舘町は迷ってるかもしれない。携帯電話を持っていない彼女に連絡を取ることは難しい。俺は家を出て少し歩くと、すっかり日が沈んで今日の主役が昇ってきた夜空の下、見慣れた制服姿の女子を見つけた。舘町だった。色素の薄いショートヘアが秋の気配を含んだ涼しい風に少しだけ靡いている。病弱なのに、寒くないかな、と思った。靴下は履いていても、まだ夏服だ。カーディガンくらい羽織ればいいのに。
「遅くなった。少し迷ってた」
「団子全部出来たところだしちょうどよかった」
「玉川が家を出て探している時点で、迷惑かけてる」
 舘町の喋り方には、女子らしい丸みがあまり無かった。この話し方も、女子の気に触るのだと思う。

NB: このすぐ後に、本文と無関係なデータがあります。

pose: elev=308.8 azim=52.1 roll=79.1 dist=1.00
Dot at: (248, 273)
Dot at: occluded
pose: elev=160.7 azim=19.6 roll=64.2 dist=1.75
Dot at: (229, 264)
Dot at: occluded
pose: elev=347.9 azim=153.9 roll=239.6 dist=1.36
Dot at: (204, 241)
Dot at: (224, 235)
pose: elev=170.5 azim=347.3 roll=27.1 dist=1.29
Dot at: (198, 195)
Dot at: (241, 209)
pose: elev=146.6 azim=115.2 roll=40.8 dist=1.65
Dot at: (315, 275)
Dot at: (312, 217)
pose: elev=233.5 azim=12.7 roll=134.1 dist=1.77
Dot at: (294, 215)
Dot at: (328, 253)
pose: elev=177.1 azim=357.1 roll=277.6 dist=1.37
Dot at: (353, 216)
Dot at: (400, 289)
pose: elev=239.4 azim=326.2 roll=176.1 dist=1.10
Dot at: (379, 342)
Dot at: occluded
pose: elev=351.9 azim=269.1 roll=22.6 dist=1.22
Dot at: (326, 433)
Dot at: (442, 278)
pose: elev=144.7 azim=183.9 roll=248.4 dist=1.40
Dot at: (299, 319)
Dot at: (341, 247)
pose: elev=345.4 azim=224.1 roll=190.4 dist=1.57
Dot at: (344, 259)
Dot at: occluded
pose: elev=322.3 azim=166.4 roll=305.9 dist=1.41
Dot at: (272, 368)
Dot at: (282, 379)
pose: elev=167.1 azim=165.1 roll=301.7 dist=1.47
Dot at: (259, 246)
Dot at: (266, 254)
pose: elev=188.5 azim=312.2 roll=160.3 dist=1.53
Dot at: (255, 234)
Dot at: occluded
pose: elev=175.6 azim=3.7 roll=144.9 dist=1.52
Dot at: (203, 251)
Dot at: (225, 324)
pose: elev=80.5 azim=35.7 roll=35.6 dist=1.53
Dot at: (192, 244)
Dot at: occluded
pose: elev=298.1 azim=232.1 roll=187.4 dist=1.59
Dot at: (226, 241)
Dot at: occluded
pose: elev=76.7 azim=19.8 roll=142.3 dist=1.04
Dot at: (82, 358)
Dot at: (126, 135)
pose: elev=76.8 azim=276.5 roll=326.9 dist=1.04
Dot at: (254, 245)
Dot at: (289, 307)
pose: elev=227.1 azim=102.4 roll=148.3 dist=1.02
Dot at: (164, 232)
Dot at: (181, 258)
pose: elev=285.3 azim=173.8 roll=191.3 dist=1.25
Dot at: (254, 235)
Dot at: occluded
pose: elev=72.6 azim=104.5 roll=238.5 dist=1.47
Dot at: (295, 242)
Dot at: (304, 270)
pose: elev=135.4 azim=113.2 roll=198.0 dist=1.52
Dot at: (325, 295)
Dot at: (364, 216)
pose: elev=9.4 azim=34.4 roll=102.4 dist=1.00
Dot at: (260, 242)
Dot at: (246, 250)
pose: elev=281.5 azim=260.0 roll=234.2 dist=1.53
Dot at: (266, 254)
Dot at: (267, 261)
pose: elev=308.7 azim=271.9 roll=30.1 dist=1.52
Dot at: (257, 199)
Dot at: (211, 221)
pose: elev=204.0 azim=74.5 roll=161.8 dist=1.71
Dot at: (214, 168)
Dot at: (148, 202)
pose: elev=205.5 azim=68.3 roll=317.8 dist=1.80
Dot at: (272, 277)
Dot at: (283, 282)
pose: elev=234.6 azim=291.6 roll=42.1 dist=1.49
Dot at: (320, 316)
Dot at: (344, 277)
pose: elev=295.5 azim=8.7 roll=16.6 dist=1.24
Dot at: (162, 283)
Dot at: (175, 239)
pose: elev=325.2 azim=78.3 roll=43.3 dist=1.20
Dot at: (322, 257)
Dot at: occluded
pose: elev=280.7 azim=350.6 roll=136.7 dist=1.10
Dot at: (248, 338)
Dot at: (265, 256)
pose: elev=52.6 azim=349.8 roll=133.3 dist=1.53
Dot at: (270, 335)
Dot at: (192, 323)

背の高さは標準より少し高いくらいだが、目つきも若干厳しいし、ショートヘアだし、全体的に少し男子っぽい。その上で綺麗なのだから、もう少し処世術に長けていたら女子人気がさぞや高かっただろう。


 家に帰って、縁側を開けて月を見ながら、二人並んでもくもくと団子を食べる。多分無言が続くんだろうなあと思いリビングのテレビをつけっ放しにしておく。地元のニュース番組では今日のお月見イベントについて特集していた。
「玉川」
「ん?」
「美味しい」
 少しだけ頬をもぐもぐ動かしながら、舘町は無表情でそう言った。だがその言葉には十分彼女の感情が込められていた。彼女は団子を嚥下すると用意した緑茶を飲む。
「ごめんな、つまんなくて」
 その感想だけでも嬉しかったが、実際ただ月を見て団子を食うだけはあまりにも楽しさに欠けていた。そもそも舘町に楽しいなんて思って貰うことが難しいのだけど、誘った手前、美味しい以外に何かを思って欲しかった。だけど、それは俺の我儘に過ぎない。
「いい」
 湯呑を手で包んだまま舘町はぽつりと言う。
「こうしているだけでいい」
 月の光が優しく彼女を照らす。満月の光は、こんなに眩しく辺りを照らすだけなんだろうか。まるで彼女自身が光っているような感じがした。光に俺の我儘な想いが、ゆっくり溶かされていく。ただこうして二人でいることに、満足を覚えて嬉しくなれた。
 テレビから、その月光の優しさに似た、聴き覚えのある旋律が川が流れるように聞こえてくる。思わず横になりたくなるような心地よさがあった。
「ムーンリバーだ」
 リビングのテレビに向かって身を乗り出す。市民音楽団の演奏を中継しているらしい。
「それ、何」
「今流れてる曲。確か、何かの映画の曲」
 父さんが知ってると思う、と俺も緑茶を飲みながら呟いた。段々寒さも感じられてきた秋の夜長に暖かい緑茶はありがたい。アマチュア楽団のそれはちょっと拙いメロディだったけれど、何だか暖かさを感じてしまう。
「音楽」
「ん?」
「玉川は音楽やらないの」
 そう訊く舘町はやっぱり無表情だったけど、その分瞳は無垢だった。
「妹が吹奏楽してるって、両親も音楽が好きだって、玉川言ってたし」
「覚えてたんだ」
「でも選択科目、美術だった」
 少しでも俺に詳しくないと出来ない質問だった。それに思い至って、やっぱり嬉しくなった。頬に赤らみが出来るのを感じながら、首を掻く。
「ちょっとだけ、父さんのアコギ弾ける」
「あこぎ?」
「アコースティックギターのこと。
 でも、父さんより下手だし、どっちかって言うと美術の方が得意だから、選択は美術にした」
「音楽、嫌い?」
「いや、好きだけど」
 そう、とまた舘町は団子を一口食んだ。何を意図していたのだろう。妙に居心地が悪くなったのと、ちょっと考えがあって席を外した。戻ってきた時、少しだけ舘町は目を丸くした。俺の右手にはアコギが握られていたからだ。
「ちょっと弾く。お月見の余興」
 なんてな、と言いながら舘町の横顔を窺う。丸くなった目はまだ戻っていない。彼女の予想外の行動に出れたことに少し得意になって、一曲二曲と弾いた。多分彼女が知っている曲では無いが、ずっと固い顔をしていた舘町は随分表情が穏やかになった。
「やればいいのに、音楽」
「そうだなあ……大学行ったら、考えてみようかな。サークルとか。
 舘町も、弾いてみる? 一緒にやってみるか?」
 ギターをくいと持ち上げて見せた。
「……出来ないからいい。壊すと、悪い」
 最後に、でも聴かせてくれてありがとうとそっと言い、笑った。月の光のようなすごく儚げな笑みだったけれど、舘町が楽しんでくれたようで何よりだった。